WACO, Texas (Reuters) - Deux responsables de la Réserve fédérale ont estimé que la
banque centrale américaine ne devait pas perdre de vue les risques inflationnistes dans les actions menées pour relancer l'économie des Etats-Unis.
La priorité de la Fed doit désormais être de continuer à injecter des liquidités dans les marchés financiers et non pas de baisser à nouveau ses taux d'intérêt, a déclaré Richard Fisher, président de la Réserve fédérale de Dallas, lors d'un colloque organisé à Waco (Texas).
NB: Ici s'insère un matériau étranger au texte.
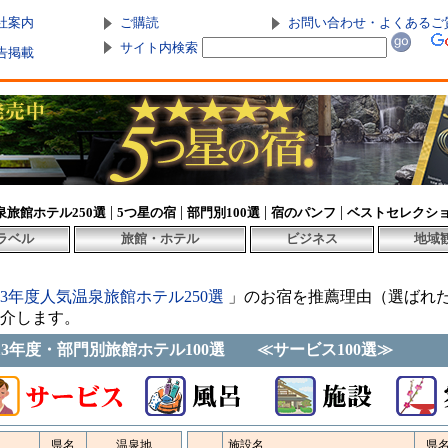
社案内
ご購読
お問い合わせ・よくあるご
サイト内検索
告掲載
|
|
|
|
泉旅館ホテル250選
5つ星の宿
部門別100選
宿のパンフ
ベストセレクシ
ラベル
旅館・ホテル
ビジネス
地域
013年度人気温泉旅館ホテル250選
」のお宿を推薦理由（選ばれ
紹介します。
013年度・部門別旅館ホテル100選 ≪サービス100選≫
県名
温泉地
施設名
県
Ce dernier a déjà vote à deux reprises contre une baisse des taux cette année, devenant ainsi le "monsieur anti-inflation" du comité de politique monétaire de la Fed.
Etant donné le décalage entre les décisions de politique monétaire et leur effets sur l'économie, Richard Fisher estime que la Fed prend le risque de créer les conditions d'une inflation durable une fois que la conjoncture sera plus favorable.
"Si le PIB recommence à croître à un moment où l'inflation est, à un niveau de base, très élevée, alors les conditions pour une inflation sur le long terme pourraient être réunies", a-t-il déclaré.
Ces propos font écho à ceux de Richard Evans, président de la Fed de Chicago, qui a conseillé à la Fed d'avoir l'inflation "à l'esprit" lorsque l'économie repartira, probablement au cours du second semestre de 2008.
"Nous avons d'innombrables exemples d'entreprises qui font porter le poids de la hausse des coûts à leurs clients et les anticipations en matière d'inflation ont augmenté", a-t-il déclaré, ajoutant que l'inflation sous-jacente avait atteint un niveau très élevé.
Depuis le mois de septembre 2007, la Réserve fédérale a ramené ses trois directeurs de 5,25% à 2,25% dans l'espoir de contenir la crise financière provoqué par l'effondrement cet été du marché des "subprime", ces prêts immobiliers consentis à des emprunteurs offrant peu de garanties de solvabilité.
Les marchés financiers tablent sur un nouvel assouplissement d'un quart de point en avril alors que tout le monde se demande si les Etats-Unis sont oui ou non entrés en récession.
Un indice mensuel de la Fed de Chicago, qui constitue une pondération d'une douzaine d'indicateurs économiques, montre "peu ou pas de croissance économique lors des derniers mois en date", a déclaré Charles Evans.
Richard Fisher a de son côté qualifié l'économie d'"anémique", ajoutant qu'elle pourrait rester dans cet état plus longtemps qu'il ne l'avait imaginé au prime abord.
Il s'est toutefois refusé à utiliser le terme de récession et s'est dit en désaccord avec ceux qui, comme Martin Feldstein, spécialiste en économie à Harvard, pensent que les Etats-Unis vont connaître leur pire récession depuis la deuxième guerre mondiale.